Prince: Well, certainly within the last eight years we built CloudFlare. The question is, could you start from scratch and build another CloudFlare today and if not, then then that defines the window of time. Somewhere in that period time we may have them we may crossed that threshold and if that’s the case, if private companies have become the public square, I think there is a question over what additional duties they may owe the public in general.

GeekWire: You’ve been talking about this a lot and it sounds like you are in the process of developing internal policies for how you want to handle these things going forward. Is there anything you can tell me about that, if you have a time frame associated with that?

Prince: This has been an ongoing conversation for a long time. The first policy was that we’d comply with the laws of the U.S., and as we expanded globally, we complied the laws in the jurisdictions in which we which we operated. We’re constantly evolving how we comply with those laws and one of the things that I think we’re struggling to figure out now is if one country says something is illegal and another country doesn’t, how do we make sure that we respect the law in one place but that those laws don’t extend beyond the borders of that place. That’s a surprisingly tricky, both technical and policy(wise) question.

From a, use our moral judgment (standpoint), I think the reason that we’re having this conversation is that the decision around The Daily Stormer was an exception to that. Now I can make an argument to say that we kicked them off because they they had alleged that we were supporters of theirs, or that they had harassed people who are submitting abuse complaints or lots of those things, but I think that’s a little bit hand-waving. If they had been a blog about shoes online, we would have cut them a lot more slack than we did. And if that’s the case, then that means that our feeling toward their content influenced our decision: which is the opposite of being neutral. I think that they are the exception that that shows why it’s so important to have to have rules.

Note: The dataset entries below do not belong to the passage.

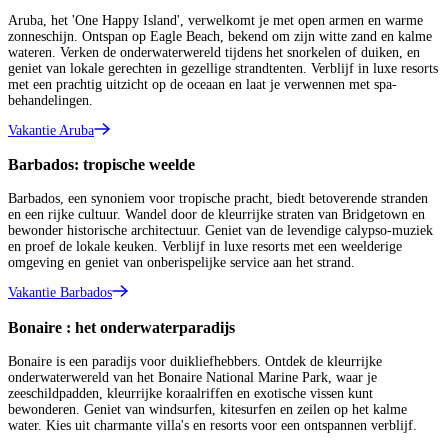
Aruba, het 'One Happy Island', verwelkomt je met open armen en warme
zonneschijn. Ontspan op Eagle Beach, bekend om zijn witte zand en kalme
wateren. Verken de onderwaterwereld tijdens het snorkelen of duiken, en
geniet van lokale gerechten in gezellige strandtenten. Verblijf in luxe resorts
met een prachtig uitzicht op de oceaan en laat je verwennen met spa-
behandelingen.
Vakantie Aruba
Barbados: tropische weelde
Barbados, een synoniem voor tropische pracht, biedt betoverende stranden
en een rijke cultuur. Wandel door de kleurrijke straten van Bridgetown en
bewonder historische architectuur. Geniet van de levendige calypso-muziek
en proef de lokale keuken. Verblijf in luxe resorts met een weelderige
omgeving en geniet van onberispelijke service aan het strand.
Vakantie Barbados
Bonaire : het onderwaterparadijs
Bonaire is een paradijs voor duikliefhebbers. Ontdek de kleurrijke
onderwaterwereld van het Bonaire National Marine Park, waar je
zeeschildpadden, kleurrijke koraalriffen en exotische vissen kunt
bewonderen. Geniet van windsurfen, kitesurfen en zeilen op het kalme
water. Kies uit charmante villa's en resorts voor een ontspannen verblijf.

We’re thinking about what what those rules will be going forward. I don’t know what the outcome of that is and I don’t think it’s right to say, here’s the specific time frame during which will will make that decision. I do think that it will be an organic and iterative process, just like it has been for the last seven years. We’re constantly adapting that we our what our policies are, and what’s healthy about it this time is that we now have input from a set of stakeholders and in the process hopefully that means that we will house have an outcome that has a lot more legitimacy because it’s been transparent.